Additionally, the explanatory memorandum notes that the concept of concerted practices is well established and understood in EU competition law. However, the ACCC will always have to prove that the practice had the object or effect of substantially lessening competition – which distinguishes the Australian provision from the established EU jurisprudence.
Companies operating in the ACCC’s priority sectors (eg, energy and financial services) and in industries subject to market inquiries are facing substantial compliance and regulatory pressures. Despite the Harper Review having recognised the burden of responding to ACCC mandatory notices requiring the production of information and documents (and therefore recommending they are issued sparingly), the ACCC has been heavily utilising these powers – including on a rolling basis as part of its market inquiries. Responding to these types of notices can often require substantial input from both the in-house legal and compliance teams as well as the company’s business teams. We have seen many clients bolster their in-house compliance capabilities in response to these pressures.
GTDT: What changes do you anticipate to cartel enforcement policy or antitrust rules in the coming year? What effect will this have on clients?
PG & SB: If the Country Care case is contested it will provide insights into the CDPP’s and ACCC’s approach to these cases and the reactions of the courts and juries to these types of charges. It will likely shape how the ACCC and CDPP position the next round of cartel cases that it has foreshadowed.
It will also be interesting to see how the courts respond to the ACCC’s continued push for increased penalties and whether this gains further momentum following the OECD’s report highlighting the disparity between Australian and comparable overseas penalties.
Clearly, the ACCC and CDPP’s willingness to pursue criminal cartel proceedings and a sustained position from the ACCC to obtain higher penalties will have an impact on clients caught up in alleged cartel activity.
“The ACCC does not have any power to issue decisions for infringements of Australia’s competition laws.”
The Inside Track
What was the most interesting case you worked on recently?
The focus on financial services by both the ACCC and ASIC is raising significant and interesting issues in the context of investigations. We are seeing situations in which it is not necessarily certain whether a matter will be approached from a competition law perspective or be determined by ASIC. While ASIC and the ACCC are close collaborators, there is clearly some scope for regulatory competition between them. The extent to which the ACCC could be said to be expanding its remit has been an interesting and significant development in matters that we have been involved.
If you could change one thing about the area of cartel enforcement in your jurisdiction, what would it be?
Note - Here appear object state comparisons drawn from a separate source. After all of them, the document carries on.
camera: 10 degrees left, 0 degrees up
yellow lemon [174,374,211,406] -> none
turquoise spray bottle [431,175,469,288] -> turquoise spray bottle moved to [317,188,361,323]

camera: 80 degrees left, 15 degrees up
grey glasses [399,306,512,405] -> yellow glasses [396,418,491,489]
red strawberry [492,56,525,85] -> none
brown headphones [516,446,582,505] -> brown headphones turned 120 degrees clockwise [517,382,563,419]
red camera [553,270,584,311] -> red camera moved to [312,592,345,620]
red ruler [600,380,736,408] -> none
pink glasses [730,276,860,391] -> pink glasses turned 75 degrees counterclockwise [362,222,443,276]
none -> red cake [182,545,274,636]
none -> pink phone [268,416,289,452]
The ACCC is a sophisticated regulatory entity, including in respect of cartel enforcement, and does a good job of communicating its approach to enforcement matters to businesses and the legal community. That said, as advisers, greater certainty regarding the application of the leniency policy and the interaction between the ACCC and the CDPP would be useful. Of course, a call for more transparent and certain outcomes is a familiar refrain from many advisers in multiple jurisdictions.